El conocimiento de nuestra historia ha avanzado asombrosamente en unos cuantos decenios. Hay que recordar lo que se sabía, y sobre todo lo que no se sabía, en épocas relativamente recientes. La Edad Media fue iluminada de manera decisiva por la obra de Menéndez Pidal, desde sus "Orígenes del español" hasta "La España del Cid", el prodigioso estudio sobre el Compromiso de Caspe y tantas cosas más. El siglo XVIII había sido muy mal conocido; cuando decidí ocuparme de él en estudios sobre Jovellanos, Moratín y otros autores desde 1960, y cuando publiqué "La España posible en tiempo de Carlos III" en 1963, eran contados los libros españoles o extranjeros con adecuada visión histórica de conjunto. Los avances desde entonces son casi increíbles, y hoy se conoce incomparablemente esa época tan interesante y rica, que había permanecido casi enterrada en el olvido. Podemos decir que el siglo XVIII forma hoy parte de nuestra realidad, se ha incorporado a la visión de lo que hemos sido y, por tanto, somos. Esto ha sido posible gracias al esfuerzo tenaz e inteligente de unas cuantas personas, dentro de España y fuera de ella.

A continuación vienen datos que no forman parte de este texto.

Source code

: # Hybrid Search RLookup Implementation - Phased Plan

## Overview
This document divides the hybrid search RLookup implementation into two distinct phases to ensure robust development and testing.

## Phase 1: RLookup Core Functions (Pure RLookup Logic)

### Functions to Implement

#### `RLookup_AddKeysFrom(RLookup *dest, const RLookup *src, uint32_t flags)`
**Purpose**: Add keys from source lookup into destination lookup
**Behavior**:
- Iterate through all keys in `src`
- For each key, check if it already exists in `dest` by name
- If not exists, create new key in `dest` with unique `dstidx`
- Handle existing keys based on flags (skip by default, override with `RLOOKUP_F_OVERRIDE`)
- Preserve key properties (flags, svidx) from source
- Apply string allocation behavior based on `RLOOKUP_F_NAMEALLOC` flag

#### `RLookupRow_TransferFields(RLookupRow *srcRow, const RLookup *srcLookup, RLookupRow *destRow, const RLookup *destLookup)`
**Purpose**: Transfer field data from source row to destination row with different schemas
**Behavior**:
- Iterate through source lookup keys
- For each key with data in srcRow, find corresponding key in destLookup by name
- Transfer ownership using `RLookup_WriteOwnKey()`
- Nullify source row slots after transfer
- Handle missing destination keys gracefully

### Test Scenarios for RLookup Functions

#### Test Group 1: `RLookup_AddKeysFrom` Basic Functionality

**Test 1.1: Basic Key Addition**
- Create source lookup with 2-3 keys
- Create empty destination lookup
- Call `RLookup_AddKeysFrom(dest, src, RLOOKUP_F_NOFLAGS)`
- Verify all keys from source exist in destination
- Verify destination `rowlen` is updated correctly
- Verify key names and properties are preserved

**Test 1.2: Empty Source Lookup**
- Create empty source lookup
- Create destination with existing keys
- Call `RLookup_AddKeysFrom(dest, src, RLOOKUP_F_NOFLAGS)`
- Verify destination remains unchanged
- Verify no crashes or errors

Los peligros de olvido y discontinuidad permanecen. En los últimos años se ha producido una tendencia a la fragmentación exclusivista de la realidad española en su conjunto, en nombre de visiones fragmentarias, parciales y que suelen ser partidistas; es decir, que renuncian a toda posible intelección. Cuando se aíslan los fragmentos de una realidad compleja, riquísima, unitaria, sin asomos de centralismo, que es cosa bien distinta, se renuncia a entender. Sobre todo, se hace imposible entender las fracciones arbitrarias que se establecen en su aislamiento. Este es un peligro evidente que están corriendo porciones de España afectadas de una singular voluntad de no entender nada. Temo que pronto esto va a resultar evidente y va a afectar a la realidad misma de las porciones que sucumban a esa tendencia suicida. Los grados de ésta son muy variables, en algunos casos no pasan de una epidermis ligeramente grotesca, en otros casos revelan una dolencia profunda, peligrosa, de la cual no es fácil escapar.
Temo que si no se ve esto con claridad se anule la admirable elevación del nivel general de los españoles y se produzcan desigualdades innecesarias, injustificadas, que pueden comprometer el porvenir de algunas porciones irrenunciables de nuestra realidad. Lo real es inseparable de sus interpretaciones; si éstas son falsas, lo perturban y lo hacen incomprensible. Los esquemas aplicados a lo que estaba sucediendo hace un siglo nos hicieron perder de vista lo que las cosas eran. Traslademos esta cautela al mundo en que vivimos un siglo después.